I am happy to announce that I can now join the ranks of the self diagnosed “I have a cool new disease” club. Yes, that’s right. I’ll see your Asperger’s and raise you a Misophonia.
Do you suffer from “stress” when your husband drums his fingers on the table? You may have Misophonia!
Do your wife’s hiccups cause you anxiety? You may have Misophonia!
When a gangsta rapper repeatedly asks “y’ know whut um sayin’?” do you want to beat him to a pulp? You may have Misophonia!
It's time for us Misophoniacs to stand up and demand our rights!
1. We demand that all ticking clocks be outlawed because it makes us nervous.
2. We want reserved parking close to the entrance of stores because the repetetive tapping of our shoes on the pavement causes anxiety.
3. The words Hi Opal will henceforth become a felony.
4. Songs that repeat the word "love" more than three times in a row shall be banned from the airwaves.
5. Anyone attempting to open a cellophane bag in a movie theater will be charged with a crime against humanity.
6. The murder of anyone who whistles, hums, or sings off key will be a misdemeanor.
Fellow Misophobiacs unite! Join me in demanding our rights as a handicapped minority! (But no chanting please. It makes me stabby).
Sounds more like ‘crowded rat cage’ syndrome. When you are surrounded by people you end up getting mild social anxiety, and things begin to ‘bother’ you.
Big meh, soon going to be the next over-self-diagnosed problem like ADD/ADHD/Aspergers.
So how will businesses have to ‘accomodate’ people, give everybody their ownlittlesound proofed womb-offices?
I’ll join the movement–I’ve been a not-so-closeted misophoniac for years. My father noisily eats with his mouth open. Drives me crazy. One of the partners here whistles all the time. Drives me crazy. (It doesn’t help that his favorites seem to be various earworms.) Chewing gum disgusts me. (Actually, it disgusts me in general, but I can more or less tolerate it so long as you keep it in your mouth, keep your mouth shut, and chew quietly.)
Elect me dictator, and the world will be a much more peaceful place!
I came down with a terrible case of misanthropy when I was a small child. Doctors say it is chronic and there is no cure. Stress and sleep deprivation tend to aggravate it.
I’ve noticed that grocery shopping is much more enjoyable with headphones on (attached to my phone and playing music I enjoy). I don’t even have to take them off for checkout, because of self-checkout. Maybe you can just wear headphones as much as possible? I strongly recommend noise-canceling earbuds for any situation where human interaction is not required. Well, except at the movies of course.
Irregular yet constant sounds drive me nuts. People chewing gum or with mouth open makes me want to strangle them. A ticking clock doesn’t bother me at all.
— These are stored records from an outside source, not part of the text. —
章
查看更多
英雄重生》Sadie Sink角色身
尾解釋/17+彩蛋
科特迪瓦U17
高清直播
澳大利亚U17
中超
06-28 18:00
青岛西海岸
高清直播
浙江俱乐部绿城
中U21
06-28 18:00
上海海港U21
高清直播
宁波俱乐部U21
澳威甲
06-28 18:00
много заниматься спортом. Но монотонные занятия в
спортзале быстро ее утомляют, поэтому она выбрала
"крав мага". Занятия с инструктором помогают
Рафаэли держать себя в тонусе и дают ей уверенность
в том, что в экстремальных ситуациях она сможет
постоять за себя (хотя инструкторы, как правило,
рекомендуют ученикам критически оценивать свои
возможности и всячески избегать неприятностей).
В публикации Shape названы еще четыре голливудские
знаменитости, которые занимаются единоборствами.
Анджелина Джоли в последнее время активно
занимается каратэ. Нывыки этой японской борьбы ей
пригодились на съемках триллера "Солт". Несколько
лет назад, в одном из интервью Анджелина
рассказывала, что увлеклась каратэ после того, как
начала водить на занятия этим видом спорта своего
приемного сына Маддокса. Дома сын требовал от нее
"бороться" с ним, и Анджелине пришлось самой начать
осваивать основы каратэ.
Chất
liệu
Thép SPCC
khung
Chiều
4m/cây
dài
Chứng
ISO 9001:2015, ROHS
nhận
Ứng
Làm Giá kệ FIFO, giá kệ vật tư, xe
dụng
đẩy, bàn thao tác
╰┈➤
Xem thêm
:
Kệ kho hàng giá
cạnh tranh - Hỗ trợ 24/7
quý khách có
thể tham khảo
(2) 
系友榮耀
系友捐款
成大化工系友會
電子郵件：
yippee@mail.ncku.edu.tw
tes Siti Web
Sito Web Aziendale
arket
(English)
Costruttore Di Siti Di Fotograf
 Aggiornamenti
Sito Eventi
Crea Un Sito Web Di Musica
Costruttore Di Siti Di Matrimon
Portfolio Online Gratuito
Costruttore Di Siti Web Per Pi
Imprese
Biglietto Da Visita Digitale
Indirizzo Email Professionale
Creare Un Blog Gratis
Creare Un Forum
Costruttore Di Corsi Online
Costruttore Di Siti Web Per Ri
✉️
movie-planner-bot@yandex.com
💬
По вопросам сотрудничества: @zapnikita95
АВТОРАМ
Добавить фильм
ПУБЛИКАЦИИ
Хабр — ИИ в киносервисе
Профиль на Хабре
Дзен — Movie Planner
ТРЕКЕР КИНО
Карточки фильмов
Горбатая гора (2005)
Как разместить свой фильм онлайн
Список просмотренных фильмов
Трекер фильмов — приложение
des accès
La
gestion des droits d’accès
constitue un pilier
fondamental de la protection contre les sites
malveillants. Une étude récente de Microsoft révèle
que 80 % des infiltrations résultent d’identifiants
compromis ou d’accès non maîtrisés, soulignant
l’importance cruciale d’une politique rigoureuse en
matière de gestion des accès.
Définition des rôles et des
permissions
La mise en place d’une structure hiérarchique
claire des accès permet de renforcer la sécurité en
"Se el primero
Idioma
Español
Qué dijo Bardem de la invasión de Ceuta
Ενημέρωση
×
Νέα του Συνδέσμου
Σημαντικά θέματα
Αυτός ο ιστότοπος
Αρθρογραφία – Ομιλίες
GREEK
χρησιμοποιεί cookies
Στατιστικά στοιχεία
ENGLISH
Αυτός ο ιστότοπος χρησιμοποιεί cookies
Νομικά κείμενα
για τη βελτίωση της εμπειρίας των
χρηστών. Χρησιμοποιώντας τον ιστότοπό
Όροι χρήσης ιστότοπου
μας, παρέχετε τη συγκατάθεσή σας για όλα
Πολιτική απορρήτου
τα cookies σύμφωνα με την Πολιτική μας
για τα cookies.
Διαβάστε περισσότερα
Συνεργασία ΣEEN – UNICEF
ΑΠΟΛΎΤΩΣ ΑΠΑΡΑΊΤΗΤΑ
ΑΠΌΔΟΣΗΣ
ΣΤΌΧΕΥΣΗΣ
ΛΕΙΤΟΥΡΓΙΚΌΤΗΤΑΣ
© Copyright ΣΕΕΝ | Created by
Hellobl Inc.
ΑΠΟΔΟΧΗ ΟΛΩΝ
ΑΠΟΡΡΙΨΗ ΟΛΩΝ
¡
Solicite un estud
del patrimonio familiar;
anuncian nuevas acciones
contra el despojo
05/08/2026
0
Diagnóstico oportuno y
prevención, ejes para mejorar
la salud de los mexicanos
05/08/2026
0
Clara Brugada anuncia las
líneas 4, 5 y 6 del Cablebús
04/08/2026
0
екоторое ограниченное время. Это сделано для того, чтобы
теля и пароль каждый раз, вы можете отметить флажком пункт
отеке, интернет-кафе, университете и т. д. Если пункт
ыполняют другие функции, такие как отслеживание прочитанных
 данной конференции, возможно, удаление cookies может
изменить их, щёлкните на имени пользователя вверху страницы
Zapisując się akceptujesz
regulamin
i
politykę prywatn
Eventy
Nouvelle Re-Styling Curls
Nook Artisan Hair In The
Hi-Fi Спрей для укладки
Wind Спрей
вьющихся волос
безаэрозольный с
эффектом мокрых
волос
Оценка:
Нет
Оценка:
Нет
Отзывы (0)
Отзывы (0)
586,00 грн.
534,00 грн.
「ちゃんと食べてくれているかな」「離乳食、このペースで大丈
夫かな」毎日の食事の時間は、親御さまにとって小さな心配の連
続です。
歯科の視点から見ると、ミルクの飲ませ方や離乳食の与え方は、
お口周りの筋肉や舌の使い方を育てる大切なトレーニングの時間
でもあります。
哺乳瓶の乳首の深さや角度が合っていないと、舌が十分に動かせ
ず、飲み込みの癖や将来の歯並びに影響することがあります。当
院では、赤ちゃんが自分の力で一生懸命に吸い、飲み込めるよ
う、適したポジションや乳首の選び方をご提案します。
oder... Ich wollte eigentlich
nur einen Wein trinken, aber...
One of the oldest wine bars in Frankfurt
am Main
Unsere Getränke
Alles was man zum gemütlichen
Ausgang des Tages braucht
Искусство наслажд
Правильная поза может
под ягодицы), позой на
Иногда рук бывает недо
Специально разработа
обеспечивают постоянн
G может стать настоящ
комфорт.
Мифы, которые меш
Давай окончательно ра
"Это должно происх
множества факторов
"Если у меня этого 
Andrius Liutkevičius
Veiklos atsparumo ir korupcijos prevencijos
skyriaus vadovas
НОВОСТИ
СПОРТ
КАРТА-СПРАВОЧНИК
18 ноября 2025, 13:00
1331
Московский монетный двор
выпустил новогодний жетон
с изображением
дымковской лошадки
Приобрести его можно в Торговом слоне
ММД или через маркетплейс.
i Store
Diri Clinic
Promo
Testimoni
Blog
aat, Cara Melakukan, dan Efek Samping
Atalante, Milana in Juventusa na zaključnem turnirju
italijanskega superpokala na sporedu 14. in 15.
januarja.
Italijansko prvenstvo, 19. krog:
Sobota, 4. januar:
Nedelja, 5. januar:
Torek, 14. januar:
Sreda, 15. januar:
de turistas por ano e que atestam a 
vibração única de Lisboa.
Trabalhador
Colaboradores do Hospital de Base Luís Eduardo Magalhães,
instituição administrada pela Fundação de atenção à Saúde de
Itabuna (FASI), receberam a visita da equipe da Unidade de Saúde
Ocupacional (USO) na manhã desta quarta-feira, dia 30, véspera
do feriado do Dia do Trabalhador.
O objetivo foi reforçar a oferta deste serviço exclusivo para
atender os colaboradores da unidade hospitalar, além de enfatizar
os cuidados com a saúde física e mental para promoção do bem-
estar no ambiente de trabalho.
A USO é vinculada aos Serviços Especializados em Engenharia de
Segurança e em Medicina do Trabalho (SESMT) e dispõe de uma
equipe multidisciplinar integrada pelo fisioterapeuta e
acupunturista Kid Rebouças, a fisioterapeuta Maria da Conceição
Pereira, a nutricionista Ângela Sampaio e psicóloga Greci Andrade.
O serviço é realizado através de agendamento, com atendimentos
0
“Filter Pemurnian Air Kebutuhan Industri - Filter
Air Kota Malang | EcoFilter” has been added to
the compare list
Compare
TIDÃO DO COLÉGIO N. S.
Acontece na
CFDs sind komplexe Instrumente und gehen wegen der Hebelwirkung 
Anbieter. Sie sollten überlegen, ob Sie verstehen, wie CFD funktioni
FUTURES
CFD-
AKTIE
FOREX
A fan that intermittently ticks or rattles or squeaks makes me want to scream and I will take up inordinate amounts of time to make it stop. If it just makes some sort of regular, predictable noise (the motor, sound of fan blades, even a mild out of balance ticking, as long as it’s regular like a clock), no problem.
This has a name? For me, alarms drive me crazy and lyrics repeated more that three times in a row. It goes beyond mere annoyance. It sometimes makes me want to scream, cry, or destroy the thing making the noise.
Wait, so now I have Myopia, Dystonia *and *Misphonia ? Then if I can just catch Dyslexia I could also have Myphonia, Mistonia and Dysphobia. I apparently already live in a Dystopia (not Ethiopia). I’m not sure I can copia.
One sound I really dislike is raspy voices. The rattle scratchy sound somehow weak and irritating, like literally they’re irritating their throat, and it drives me nuts.
I was sitting in a very slowly moving, if it moved at all, train the other day. During the whole journey there was someone passing the time by playing some game, I think, on his mobile. And the key click function was set to “on”.
My god. There’s a name for it. Snapping, rhythmic sounds (think the kit kat commercials) cause such a visceral horrible feeling in me. Tapping fingers, crunching of chips, any repetitive, staccato sounds. Eating noises? Don’t even go there.
I mostly deal with it, but sometimes I have to remove myself or change the channel. IMMEDIATELY. When that damn kit kat commercial is on.